Ranchers don't like feral hogs. They tear up pastureland and destroy fences, and a big angry boar can be dangerous. He can kill a dog and send a grown man to the hospital in a hurry. They have been known to kill and eat fawns, and nothing can kill them except the animal that first brought them to this continent—humans. I like feral hogs. I like to match my wits with them, and I like to eat the younger results of a successful hunt. From past experience I knew that after years of stewing in his own hormones an old boar may be edible, but he's not palatable unless you're really, really hungry.

This hunt had not yet been successful, but I'm a creature of habit, so more out of habit than anything I had checked the wallows. I scanned inside the trees. Thanks to the cows the underbrush was virtually non-existent, except for a ring around the edge. Since for the last three years all I had seen was bare earth littered with leaves, I took an almost cursory glance through the ring. My eyes riveted on a big black hulk sprawled under a small cedar. His legs lay extended to my left, his head was on the far end of him, and the most prominent part of him from my point of view were his sizable gonads. My hands began to tremble at the first rush of adrenaline. He wasn't 30 yards away, and apparently unaware of my presence.

I took my dark glasses off and slid up to a sapling. I leveled the 30.06 and squinted through the scope. No good. I could angle a shot under his front leg, through his neck and into his head, but it was dicey at best, and I passed. If only I could sneak around further to the left. At any moment I expected him to suddenly huff and blow out of there, leaving me trembling and double-guessing myself, but as far as I could see, he slumbered on.

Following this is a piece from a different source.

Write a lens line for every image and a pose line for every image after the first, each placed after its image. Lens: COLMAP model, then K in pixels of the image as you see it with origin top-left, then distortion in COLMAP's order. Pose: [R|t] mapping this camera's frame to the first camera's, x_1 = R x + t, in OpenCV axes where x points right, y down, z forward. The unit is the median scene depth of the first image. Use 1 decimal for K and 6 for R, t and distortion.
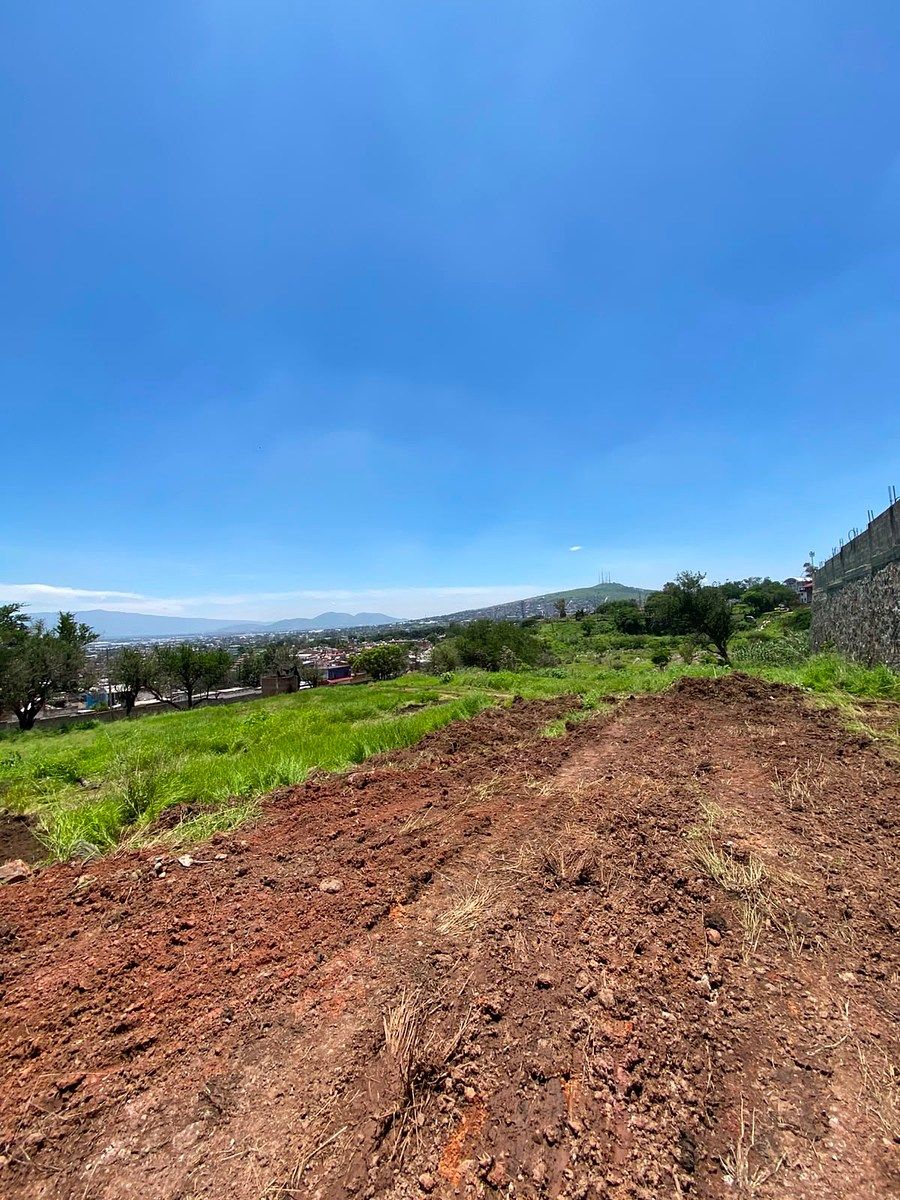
lens RADIAL K [[485.5, 0, 448.3], [0, 485.5, 596.6], [0, 0, 1]] dist [0.010867, -0.016229]
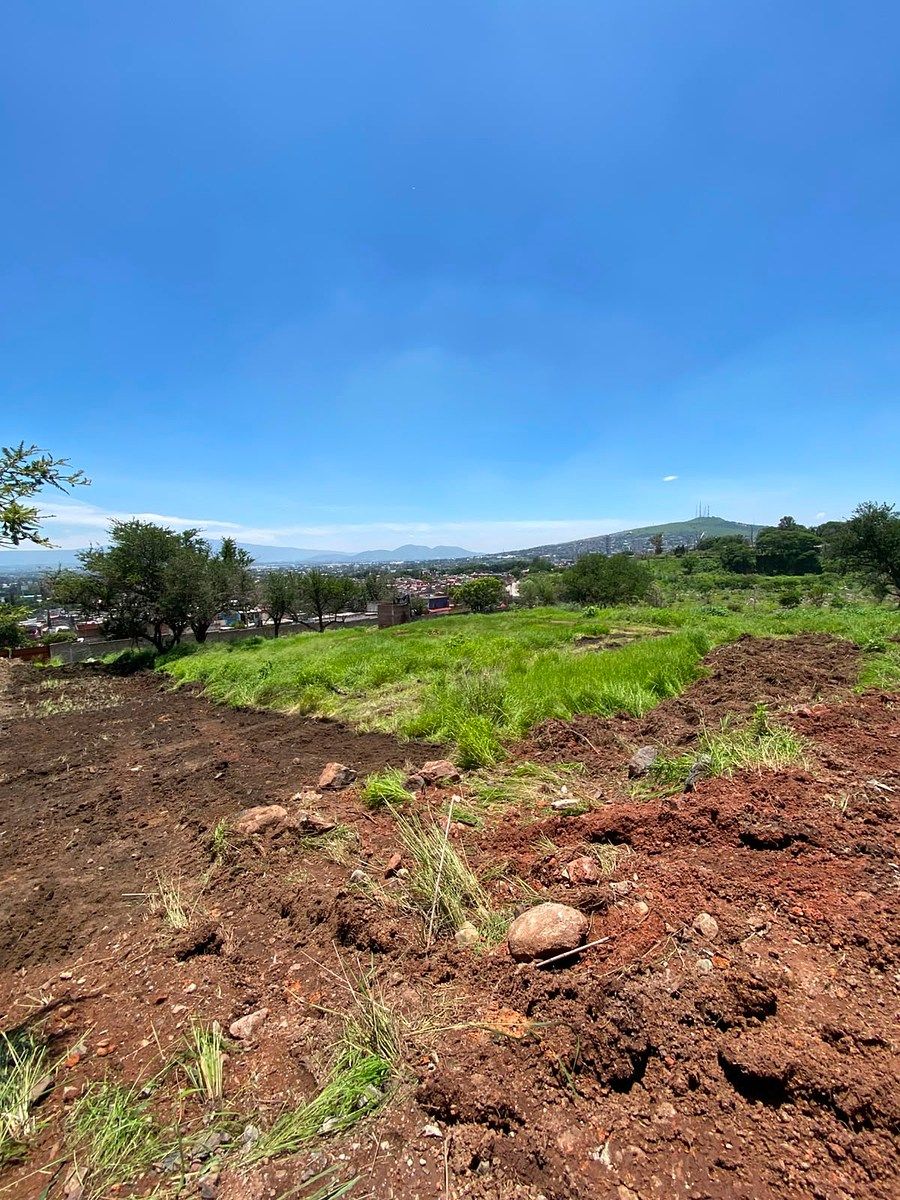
lens RADIAL K [[485.5, 0, 448.4], [0, 485.5, 599.4], [0, 0, 1]] dist [0.010867, -0.016229]
pose [[0.987757, 0.034798, -0.152072, -0.120824], [-0.012910, 0.989694, 0.142612, 0.006341], [0.155467, -0.138903, 0.978027, -0.001165]]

5 tense minutes later I was 15 yards to the left. Another sapling presented a steadying rest, and I trained the crosshairs on his chin. I had a clear view of the underside of his jowls. The rifle spoke, and the great beast trembled as all animals do when they are head-shot. A red badge of death began to leak his life into the dirt that had been his bed from between the great jaws.

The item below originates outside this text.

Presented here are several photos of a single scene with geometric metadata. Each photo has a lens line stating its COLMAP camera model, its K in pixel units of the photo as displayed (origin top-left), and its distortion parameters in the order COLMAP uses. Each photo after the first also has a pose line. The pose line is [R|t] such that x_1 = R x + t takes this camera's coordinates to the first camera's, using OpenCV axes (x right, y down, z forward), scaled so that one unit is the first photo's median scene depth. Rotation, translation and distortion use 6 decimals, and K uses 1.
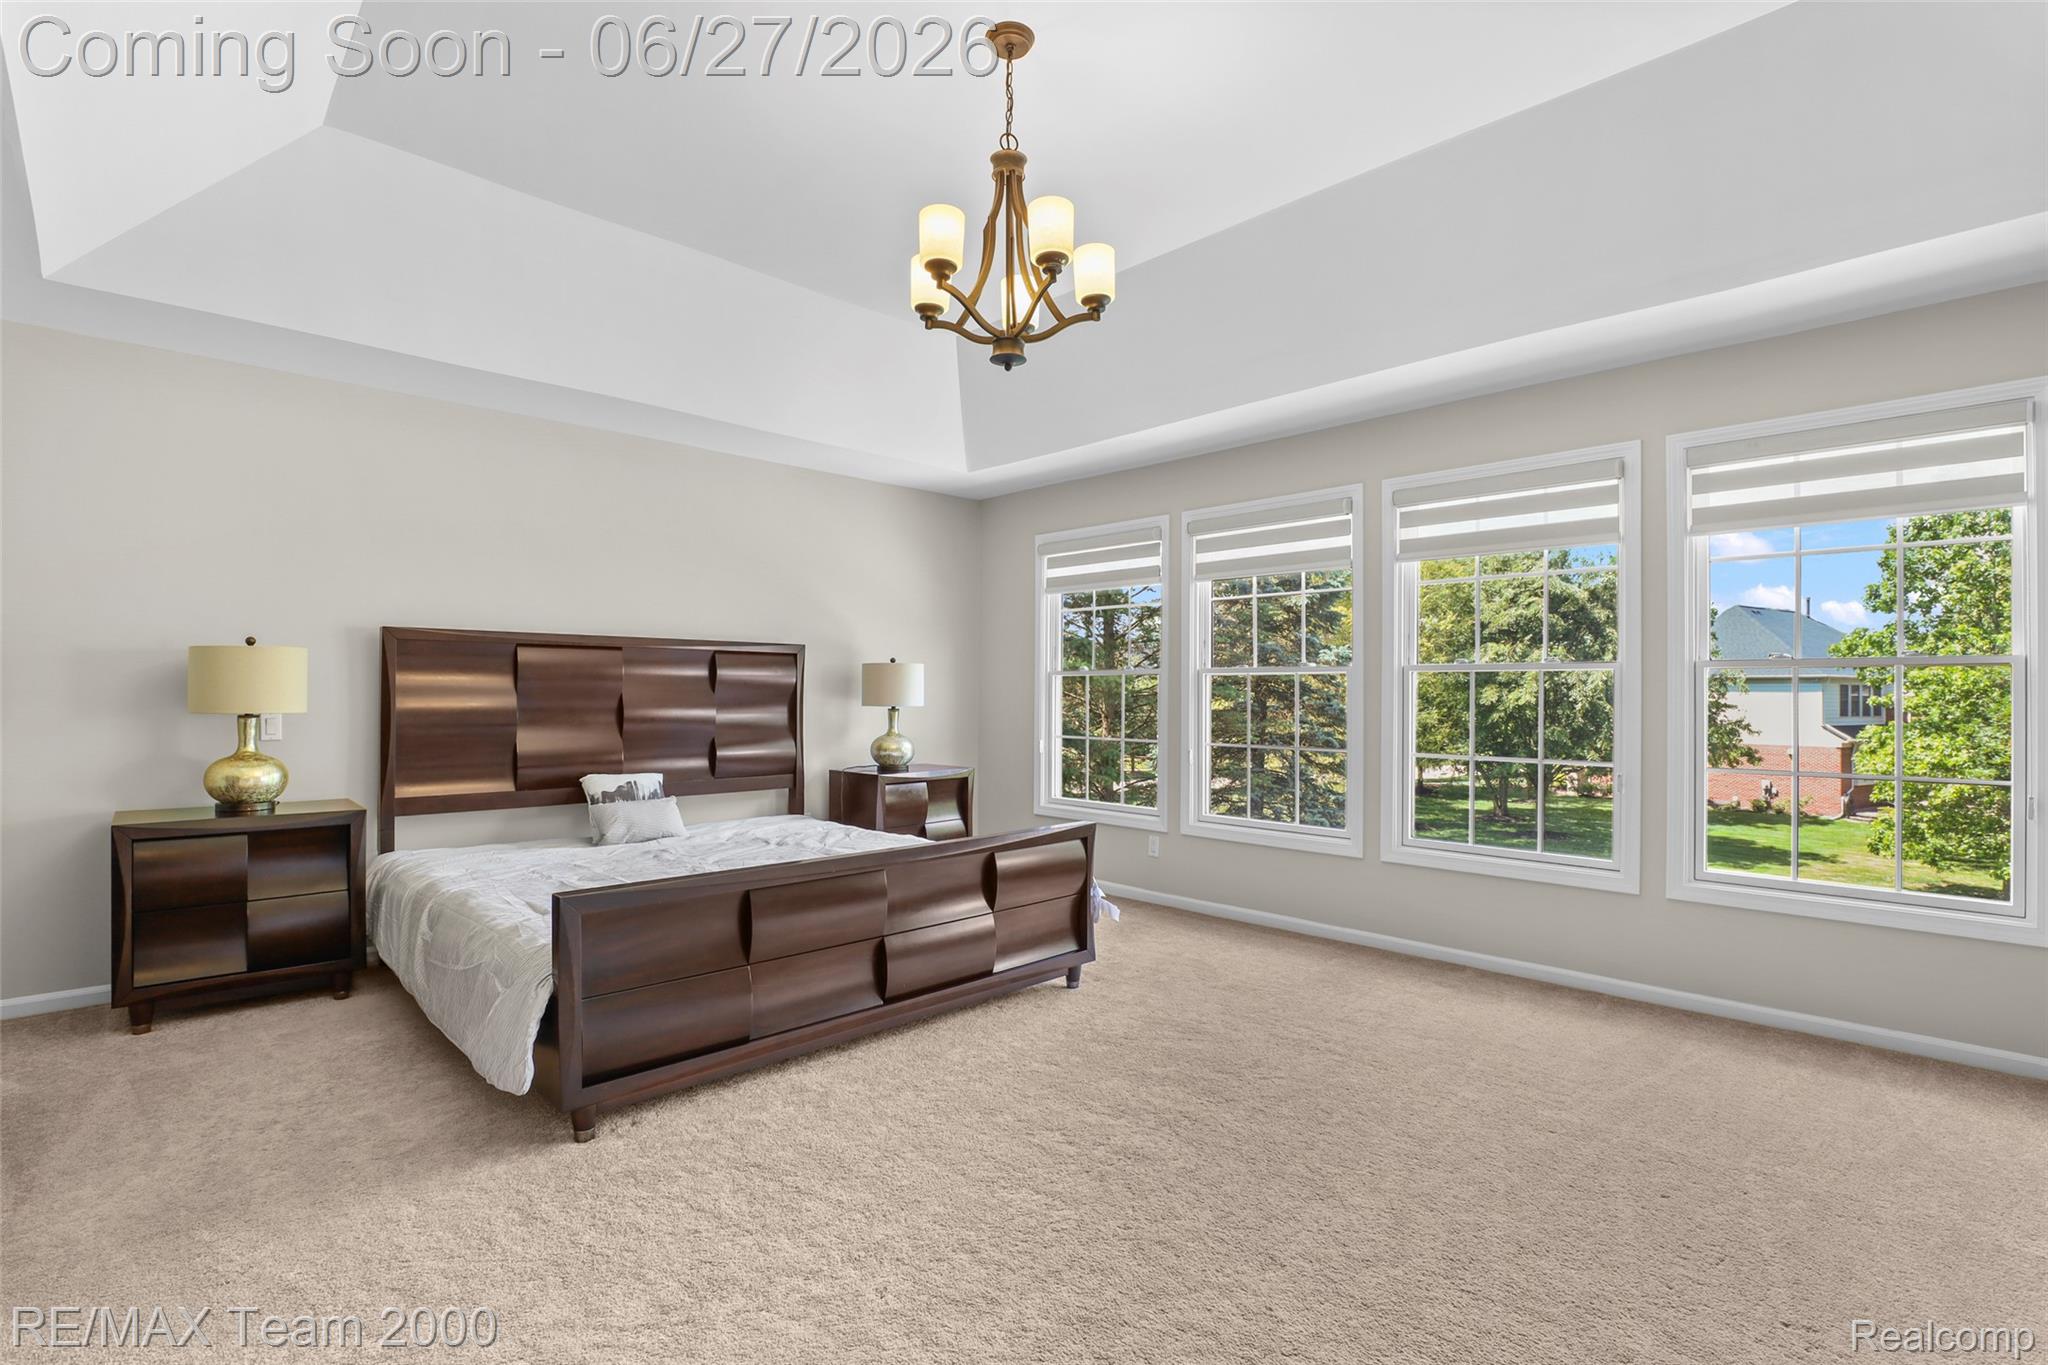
lens RADIAL K [[951.9, 0, 1024.3], [0, 951.9, 688.5], [0, 0, 1]] dist [-0.030498, 0.000294]
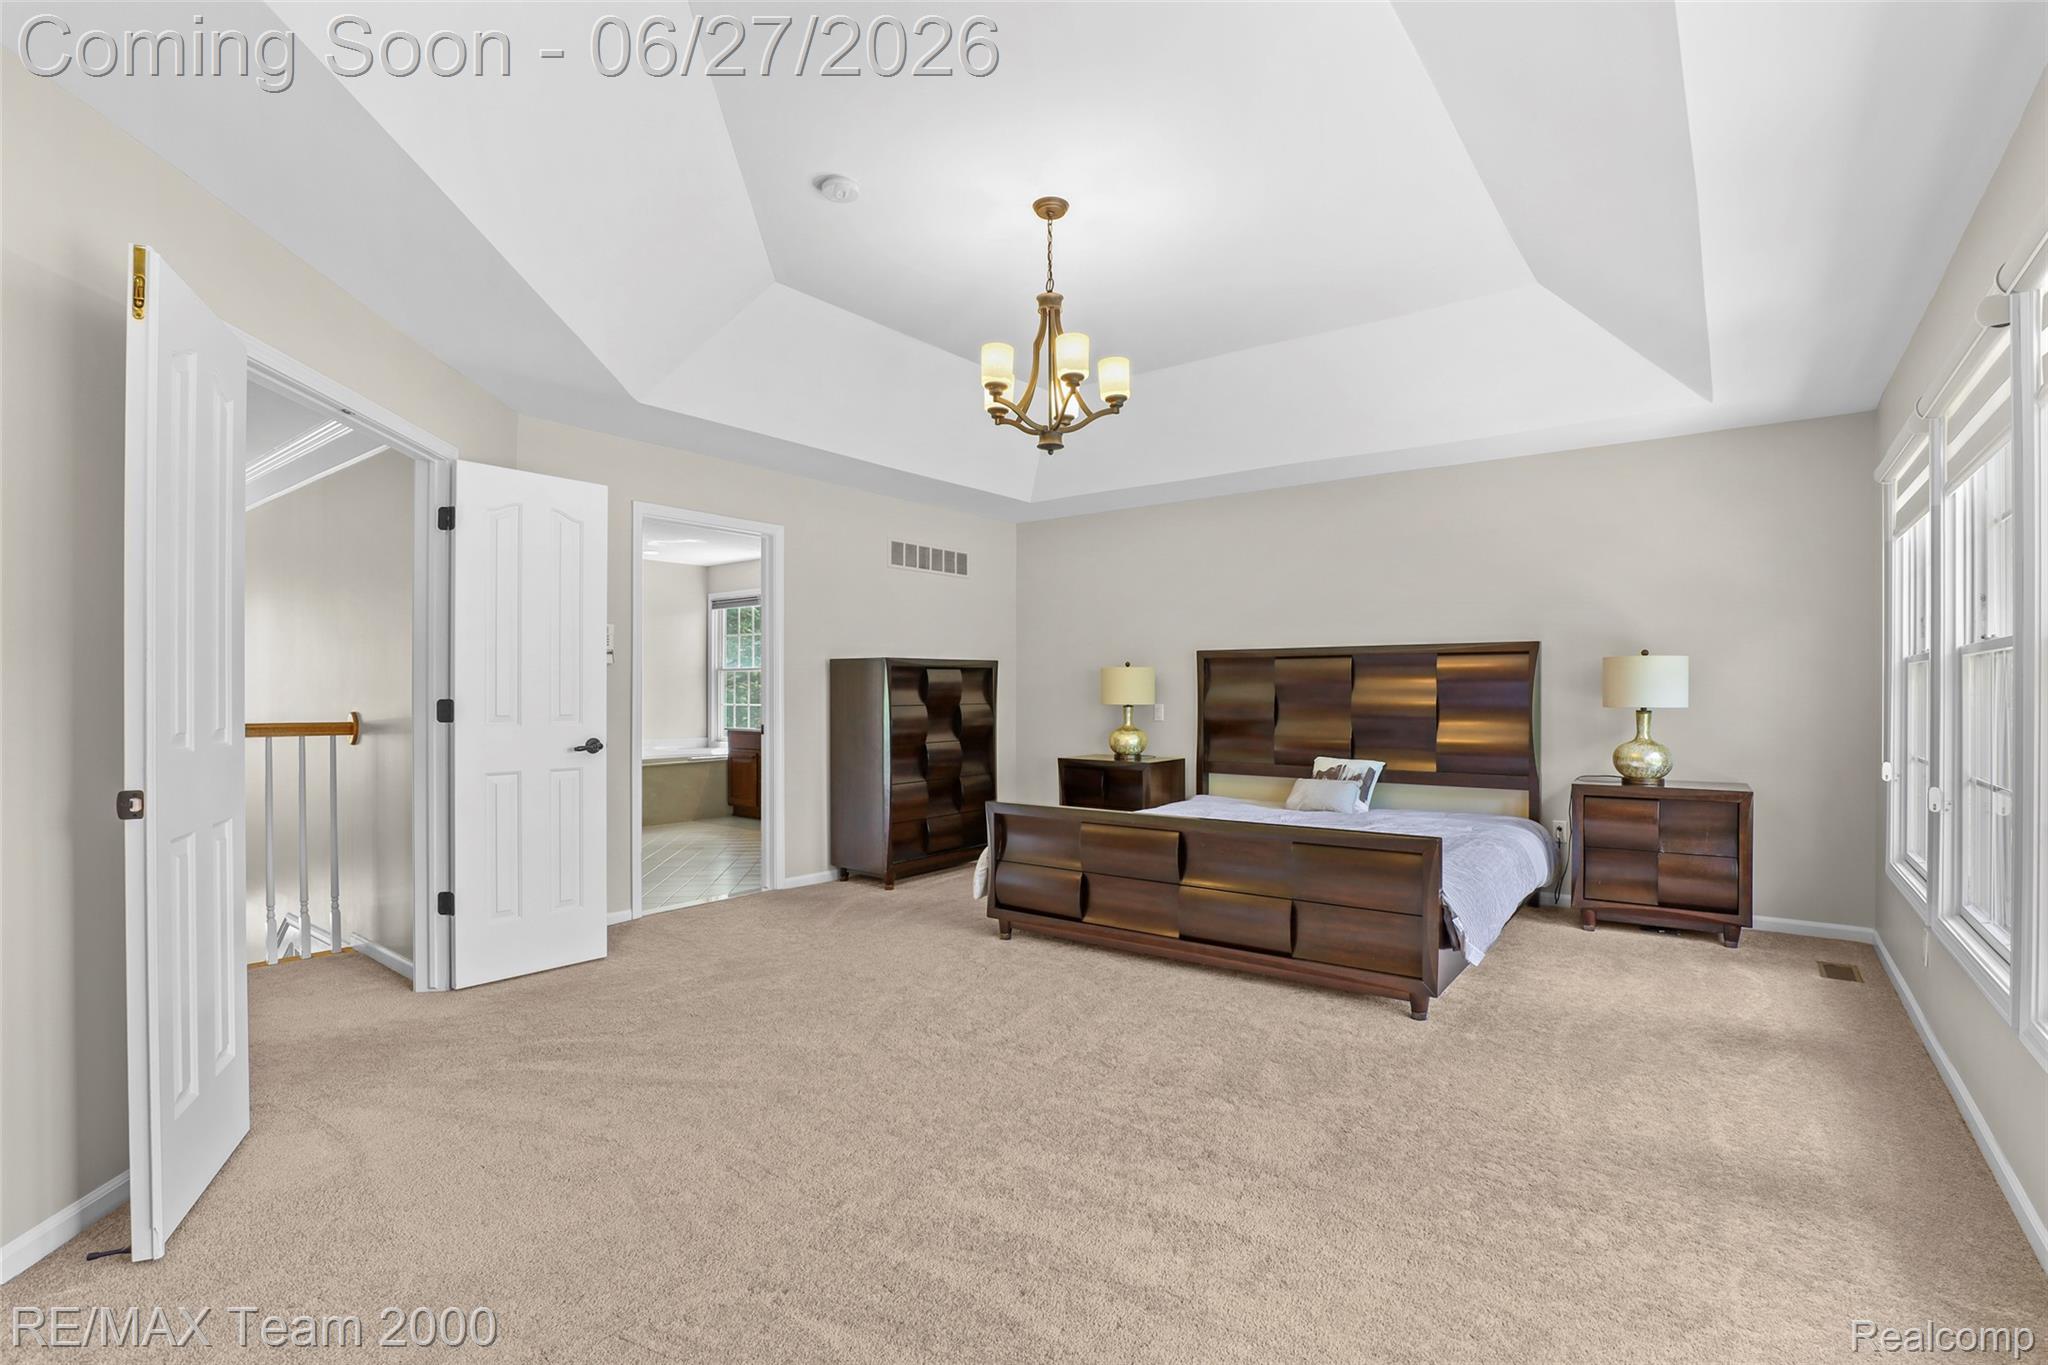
lens RADIAL K [[951.9, 0, 1020.1], [0, 951.9, 669.4], [0, 0, 1]] dist [-0.030498, 0.000294]
pose [[0.159101, -0.017186, -0.987113, 0.819224], [0.014170, 0.999785, -0.015123, -0.014728], [0.987161, -0.011581, 0.159311, 0.431460]]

I approached, a little awed. An impressive upper tusk curled his lip into a snarl. A long, hooked snout would have daunted any ancient Sythian boar hunter. Wavy black-and brown bristles, caked with mud, gave him a royal look. His tight, hairy ears and straight tail told me his genetics came more from Sythia than the barnyard. From this close vantage point I knew better than to try to put him in my freezer. I wasn't that hungry!

I looked into his eye, but the black depths told me nothing at all. I tugged at his back leg. His final reflexes sent his legs into a kicking fit, as if to offer a token attempt at either fighting or fleeing. For an old boar hog it's one or the other—freezing like a rabbit is just not an option. I pressed his lower lip down to see how big his lower tusks were—and found instead a mostly-healed scar, I could only assume that only the root remained from some great fight. I lifted his head and checked the other side. That one was broken off in an ugly shard just at the jaw-line. The upper tusks lacked the flat side formed by the lower tusks rubbing against them, keeping them both razor sharp.

Then I stood back, more than just a little awed. Here was an old warrior, laying under his cedar at the end of life, like a knight after his final battle, standing in the mist with a broken sword and a rotting shield. But it wasn't like he was quite done. More out of curiosity than anything else I felt the top of his head between his ears. There was no corresponding badge there, at the other end of the bullet's path. The bone was solid. He had stopped 220 grains of hot lead at 20 paces.

I wondered how such a grand old one could lay there and let me send him to his eternal reward so easily. The thought hit me—perhaps he wasn't slumbering after all. Perhaps he knew his date with destiny, and accepted it with dignity. I thought about dragging him into the pasture to let the beasts of the field profit from his final remains, but I didn't. I couldn't dishonor him so. I left him where he chose to die.